Reproduce word for word everything in the rows below from the line containing "## Contribution" down to the line containing "method -- done", including both of those lines. Leave the pictures out of your answer.

** Dataset records follows **

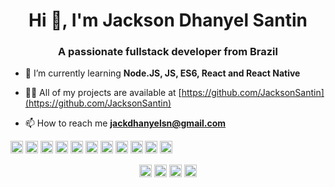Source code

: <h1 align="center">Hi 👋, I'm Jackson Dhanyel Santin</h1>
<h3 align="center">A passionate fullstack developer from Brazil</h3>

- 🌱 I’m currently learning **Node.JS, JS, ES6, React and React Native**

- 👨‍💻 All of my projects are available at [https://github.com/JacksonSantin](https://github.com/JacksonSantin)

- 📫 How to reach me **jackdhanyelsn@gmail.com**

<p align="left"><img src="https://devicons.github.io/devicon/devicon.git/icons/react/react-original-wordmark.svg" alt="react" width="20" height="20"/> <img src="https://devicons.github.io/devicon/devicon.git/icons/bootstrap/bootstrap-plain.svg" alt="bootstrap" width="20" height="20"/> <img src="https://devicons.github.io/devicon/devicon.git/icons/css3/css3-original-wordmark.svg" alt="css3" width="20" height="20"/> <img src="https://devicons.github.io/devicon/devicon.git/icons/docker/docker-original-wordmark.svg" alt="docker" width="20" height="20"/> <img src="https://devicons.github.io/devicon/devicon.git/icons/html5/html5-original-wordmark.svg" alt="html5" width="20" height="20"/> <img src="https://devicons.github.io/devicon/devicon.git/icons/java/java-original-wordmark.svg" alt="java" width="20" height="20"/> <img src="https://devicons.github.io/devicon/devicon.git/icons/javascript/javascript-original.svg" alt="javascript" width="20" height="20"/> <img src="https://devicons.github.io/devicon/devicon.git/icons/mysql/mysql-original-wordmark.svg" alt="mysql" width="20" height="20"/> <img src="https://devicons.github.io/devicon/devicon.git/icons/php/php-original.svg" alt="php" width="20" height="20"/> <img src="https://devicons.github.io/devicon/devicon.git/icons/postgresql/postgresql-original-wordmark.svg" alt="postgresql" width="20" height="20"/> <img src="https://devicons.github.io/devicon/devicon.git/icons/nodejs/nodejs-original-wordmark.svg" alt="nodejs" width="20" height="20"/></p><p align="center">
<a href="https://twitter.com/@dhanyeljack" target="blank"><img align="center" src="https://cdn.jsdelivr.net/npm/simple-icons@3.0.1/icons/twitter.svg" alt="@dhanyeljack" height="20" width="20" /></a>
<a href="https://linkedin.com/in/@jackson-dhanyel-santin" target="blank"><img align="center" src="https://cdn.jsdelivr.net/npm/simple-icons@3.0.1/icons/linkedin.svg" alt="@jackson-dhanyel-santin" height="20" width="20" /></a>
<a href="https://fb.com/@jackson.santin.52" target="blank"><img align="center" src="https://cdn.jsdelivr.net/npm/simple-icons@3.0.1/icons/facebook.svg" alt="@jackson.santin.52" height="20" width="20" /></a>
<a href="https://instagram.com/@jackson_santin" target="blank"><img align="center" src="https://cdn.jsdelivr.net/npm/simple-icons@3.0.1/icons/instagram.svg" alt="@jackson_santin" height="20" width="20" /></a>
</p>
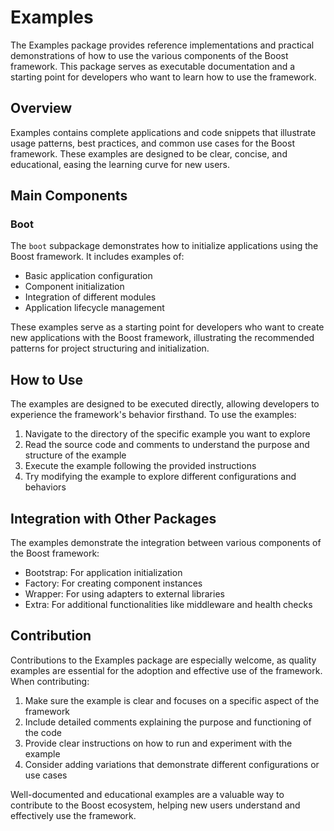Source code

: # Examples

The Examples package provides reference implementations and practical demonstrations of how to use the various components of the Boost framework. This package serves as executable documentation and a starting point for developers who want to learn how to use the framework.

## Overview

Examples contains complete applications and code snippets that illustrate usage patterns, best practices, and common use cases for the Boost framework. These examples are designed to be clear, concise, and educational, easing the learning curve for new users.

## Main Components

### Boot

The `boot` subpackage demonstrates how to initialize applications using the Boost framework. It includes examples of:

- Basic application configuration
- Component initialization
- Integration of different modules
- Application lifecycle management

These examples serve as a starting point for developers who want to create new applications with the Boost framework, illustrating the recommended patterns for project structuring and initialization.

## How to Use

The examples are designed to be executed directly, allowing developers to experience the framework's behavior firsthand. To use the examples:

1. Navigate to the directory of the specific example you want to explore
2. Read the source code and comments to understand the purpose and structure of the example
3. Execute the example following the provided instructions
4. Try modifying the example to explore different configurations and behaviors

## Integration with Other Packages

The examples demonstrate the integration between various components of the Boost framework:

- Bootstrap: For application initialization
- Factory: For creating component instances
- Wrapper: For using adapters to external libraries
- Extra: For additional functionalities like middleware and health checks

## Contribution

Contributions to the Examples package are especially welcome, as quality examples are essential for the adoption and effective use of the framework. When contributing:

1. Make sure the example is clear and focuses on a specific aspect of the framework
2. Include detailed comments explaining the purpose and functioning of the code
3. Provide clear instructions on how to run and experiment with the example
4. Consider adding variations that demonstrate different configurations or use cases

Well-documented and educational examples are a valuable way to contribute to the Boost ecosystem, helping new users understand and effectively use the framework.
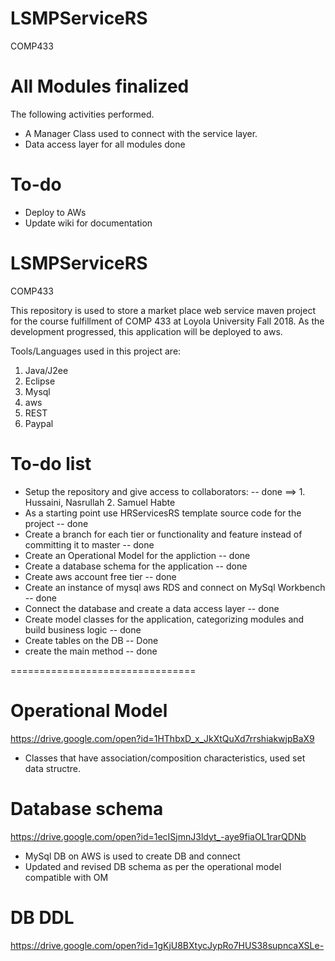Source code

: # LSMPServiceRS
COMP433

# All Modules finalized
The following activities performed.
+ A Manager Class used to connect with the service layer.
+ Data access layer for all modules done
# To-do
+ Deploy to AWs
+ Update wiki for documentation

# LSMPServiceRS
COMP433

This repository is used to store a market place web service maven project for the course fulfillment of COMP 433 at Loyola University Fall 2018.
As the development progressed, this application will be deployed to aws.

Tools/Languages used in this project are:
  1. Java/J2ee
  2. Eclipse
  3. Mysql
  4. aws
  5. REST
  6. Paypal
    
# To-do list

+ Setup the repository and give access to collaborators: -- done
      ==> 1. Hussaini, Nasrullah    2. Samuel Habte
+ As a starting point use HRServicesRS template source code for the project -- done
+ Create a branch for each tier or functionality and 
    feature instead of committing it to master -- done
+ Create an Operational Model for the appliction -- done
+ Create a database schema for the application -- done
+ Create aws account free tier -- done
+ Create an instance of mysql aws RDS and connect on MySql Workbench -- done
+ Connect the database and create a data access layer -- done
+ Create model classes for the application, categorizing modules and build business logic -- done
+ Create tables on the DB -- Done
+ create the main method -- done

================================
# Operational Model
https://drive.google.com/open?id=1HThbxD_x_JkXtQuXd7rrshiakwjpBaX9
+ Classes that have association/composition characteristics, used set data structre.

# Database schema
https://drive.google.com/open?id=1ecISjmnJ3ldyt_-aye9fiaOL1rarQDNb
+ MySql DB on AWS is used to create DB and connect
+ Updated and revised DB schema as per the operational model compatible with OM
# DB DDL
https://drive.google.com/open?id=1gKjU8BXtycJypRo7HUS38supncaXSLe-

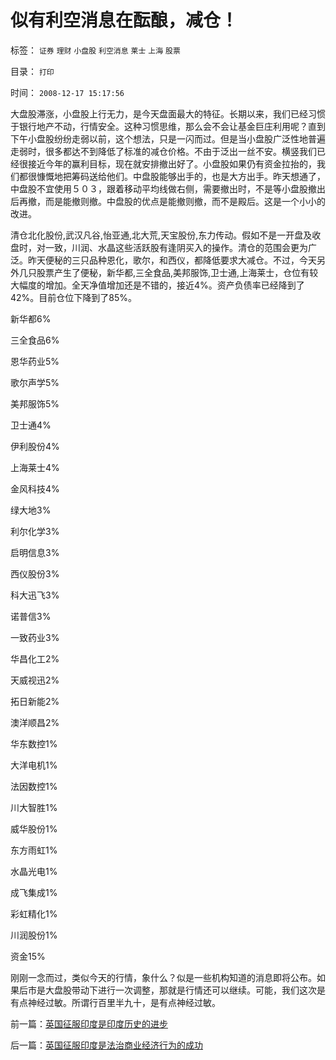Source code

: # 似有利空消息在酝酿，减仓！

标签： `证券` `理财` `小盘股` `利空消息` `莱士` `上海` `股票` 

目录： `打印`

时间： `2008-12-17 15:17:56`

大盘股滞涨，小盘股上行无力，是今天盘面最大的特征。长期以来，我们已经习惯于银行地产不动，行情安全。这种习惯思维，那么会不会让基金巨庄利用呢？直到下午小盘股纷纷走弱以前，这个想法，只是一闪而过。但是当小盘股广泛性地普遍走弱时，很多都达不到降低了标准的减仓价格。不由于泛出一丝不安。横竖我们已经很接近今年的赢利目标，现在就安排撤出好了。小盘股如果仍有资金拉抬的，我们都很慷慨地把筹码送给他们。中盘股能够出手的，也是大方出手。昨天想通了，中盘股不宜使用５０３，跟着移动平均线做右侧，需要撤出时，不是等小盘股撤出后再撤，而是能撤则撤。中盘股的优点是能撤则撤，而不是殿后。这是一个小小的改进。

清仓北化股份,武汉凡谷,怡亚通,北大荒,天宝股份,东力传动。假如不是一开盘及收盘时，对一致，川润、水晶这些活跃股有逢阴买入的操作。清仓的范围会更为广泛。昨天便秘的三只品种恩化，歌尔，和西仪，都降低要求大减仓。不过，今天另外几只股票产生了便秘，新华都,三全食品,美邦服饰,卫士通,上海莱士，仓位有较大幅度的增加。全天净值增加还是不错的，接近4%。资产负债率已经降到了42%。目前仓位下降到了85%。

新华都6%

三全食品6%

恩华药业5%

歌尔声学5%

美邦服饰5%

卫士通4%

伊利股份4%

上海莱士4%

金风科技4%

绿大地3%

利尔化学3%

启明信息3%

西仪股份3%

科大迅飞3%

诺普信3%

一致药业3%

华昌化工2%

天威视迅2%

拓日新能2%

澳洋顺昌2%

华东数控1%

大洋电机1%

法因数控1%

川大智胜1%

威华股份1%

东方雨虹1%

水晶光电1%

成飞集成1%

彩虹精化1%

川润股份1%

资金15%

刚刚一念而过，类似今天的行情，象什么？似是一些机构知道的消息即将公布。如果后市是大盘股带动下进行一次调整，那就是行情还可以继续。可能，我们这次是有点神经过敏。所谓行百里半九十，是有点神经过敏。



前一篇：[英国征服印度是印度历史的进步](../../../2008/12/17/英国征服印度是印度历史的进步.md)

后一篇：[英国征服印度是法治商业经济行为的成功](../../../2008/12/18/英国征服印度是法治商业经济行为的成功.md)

** End of Dataset records **
** Dataset records follows **

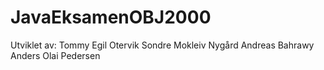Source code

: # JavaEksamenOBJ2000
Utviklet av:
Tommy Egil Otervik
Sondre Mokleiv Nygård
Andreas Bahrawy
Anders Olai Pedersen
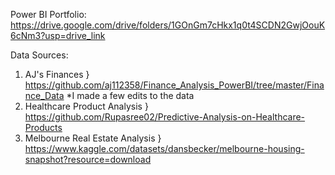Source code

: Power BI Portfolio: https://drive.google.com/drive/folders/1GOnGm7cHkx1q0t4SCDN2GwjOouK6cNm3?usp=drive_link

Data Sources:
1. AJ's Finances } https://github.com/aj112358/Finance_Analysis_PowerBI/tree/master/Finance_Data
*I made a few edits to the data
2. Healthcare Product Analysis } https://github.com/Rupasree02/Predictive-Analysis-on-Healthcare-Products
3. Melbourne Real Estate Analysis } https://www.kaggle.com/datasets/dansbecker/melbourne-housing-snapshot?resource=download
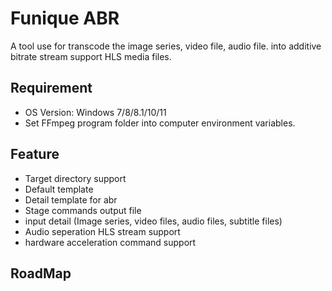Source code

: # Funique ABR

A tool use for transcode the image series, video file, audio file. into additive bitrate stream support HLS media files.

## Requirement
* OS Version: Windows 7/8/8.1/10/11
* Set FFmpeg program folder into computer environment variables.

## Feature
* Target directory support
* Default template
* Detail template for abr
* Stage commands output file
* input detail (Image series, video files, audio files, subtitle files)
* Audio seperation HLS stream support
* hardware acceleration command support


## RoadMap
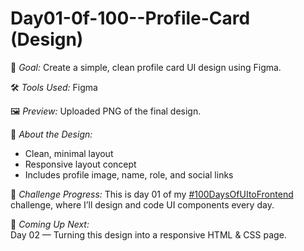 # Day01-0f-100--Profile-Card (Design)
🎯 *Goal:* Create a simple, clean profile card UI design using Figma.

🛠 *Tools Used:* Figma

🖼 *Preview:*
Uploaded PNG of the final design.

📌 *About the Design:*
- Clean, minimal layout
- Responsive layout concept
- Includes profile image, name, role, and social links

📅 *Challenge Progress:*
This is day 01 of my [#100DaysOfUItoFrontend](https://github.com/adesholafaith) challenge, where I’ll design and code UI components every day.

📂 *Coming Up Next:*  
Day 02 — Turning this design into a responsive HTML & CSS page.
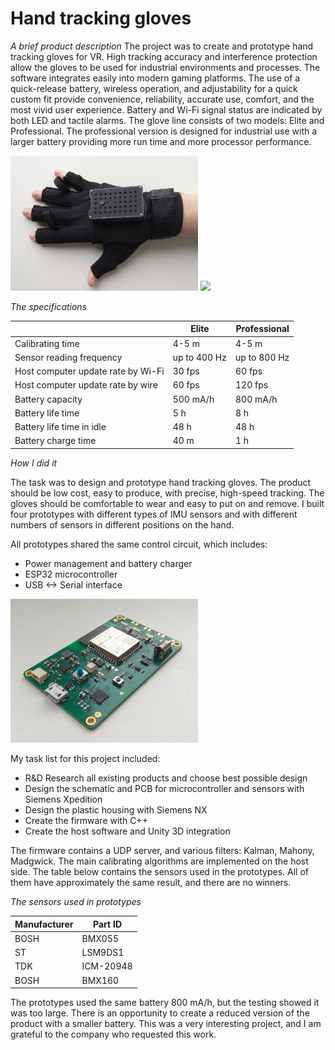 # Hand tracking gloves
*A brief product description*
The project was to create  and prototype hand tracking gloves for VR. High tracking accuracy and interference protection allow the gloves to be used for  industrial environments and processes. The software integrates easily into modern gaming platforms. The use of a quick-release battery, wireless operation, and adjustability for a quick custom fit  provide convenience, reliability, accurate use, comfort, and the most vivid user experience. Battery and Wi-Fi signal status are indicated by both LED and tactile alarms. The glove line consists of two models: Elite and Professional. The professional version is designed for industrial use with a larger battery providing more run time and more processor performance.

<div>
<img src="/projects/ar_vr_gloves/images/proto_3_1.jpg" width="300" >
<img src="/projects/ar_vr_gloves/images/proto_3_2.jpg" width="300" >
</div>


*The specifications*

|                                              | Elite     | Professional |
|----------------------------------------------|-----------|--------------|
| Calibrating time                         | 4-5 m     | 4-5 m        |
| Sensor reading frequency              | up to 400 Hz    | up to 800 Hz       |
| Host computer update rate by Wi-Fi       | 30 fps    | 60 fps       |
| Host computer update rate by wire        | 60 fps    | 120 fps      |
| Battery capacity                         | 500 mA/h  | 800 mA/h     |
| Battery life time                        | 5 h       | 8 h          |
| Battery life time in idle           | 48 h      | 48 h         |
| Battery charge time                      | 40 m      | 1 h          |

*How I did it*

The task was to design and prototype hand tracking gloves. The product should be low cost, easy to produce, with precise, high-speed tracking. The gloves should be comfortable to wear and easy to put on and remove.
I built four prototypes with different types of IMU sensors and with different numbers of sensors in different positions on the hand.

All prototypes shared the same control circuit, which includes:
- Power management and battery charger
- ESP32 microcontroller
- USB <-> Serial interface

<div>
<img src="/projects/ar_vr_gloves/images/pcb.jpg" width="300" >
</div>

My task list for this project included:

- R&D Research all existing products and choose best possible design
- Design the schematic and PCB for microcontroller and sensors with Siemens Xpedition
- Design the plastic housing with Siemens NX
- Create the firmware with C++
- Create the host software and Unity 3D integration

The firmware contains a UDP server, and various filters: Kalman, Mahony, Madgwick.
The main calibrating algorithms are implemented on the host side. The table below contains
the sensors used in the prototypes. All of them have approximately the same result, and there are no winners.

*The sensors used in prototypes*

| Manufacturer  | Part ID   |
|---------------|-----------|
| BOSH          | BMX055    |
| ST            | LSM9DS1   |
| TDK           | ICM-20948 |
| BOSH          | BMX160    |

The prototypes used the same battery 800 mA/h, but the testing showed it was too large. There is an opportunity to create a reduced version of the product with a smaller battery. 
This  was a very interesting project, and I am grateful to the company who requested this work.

** End of Dataset records **

▸ **Task solution**
## Contribution

Contributions to the Examples package are especially welcome, as quality examples are essential for the adoption and effective use of the framework. When contributing:

1. Make sure the example is clear and focuses on a specific aspect of the framework
2. Include detailed comments explaining the purpose and functioning of the code
3. Provide clear instructions on how to run and experiment with the example
4. Consider adding variations that demonstrate different configurations or use cases

Well-documented and educational examples are a valuable way to contribute to the Boost ecosystem, helping new users understand and effectively use the framework.
Source code

: # LSMPServiceRS
COMP433

# All Modules finalized
The following activities performed.
+ A Manager Class used to connect with the service layer.
+ Data access layer for all modules done
# To-do
+ Deploy to AWs
+ Update wiki for documentation

# LSMPServiceRS
COMP433

This repository is used to store a market place web service maven project for the course fulfillment of COMP 433 at Loyola University Fall 2018.
As the development progressed, this application will be deployed to aws.

Tools/Languages used in this project are:
  1. Java/J2ee
  2. Eclipse
  3. Mysql
  4. aws
  5. REST
  6. Paypal
    
# To-do list

+ Setup the repository and give access to collaborators: -- done
      ==> 1. Hussaini, Nasrullah    2. Samuel Habte
+ As a starting point use HRServicesRS template source code for the project -- done
+ Create a branch for each tier or functionality and 
    feature instead of committing it to master -- done
+ Create an Operational Model for the appliction -- done
+ Create a database schema for the application -- done
+ Create aws account free tier -- done
+ Create an instance of mysql aws RDS and connect on MySql Workbench -- done
+ Connect the database and create a data access layer -- done
+ Create model classes for the application, categorizing modules and build business logic -- done
+ Create tables on the DB -- Done
+ create the main method -- done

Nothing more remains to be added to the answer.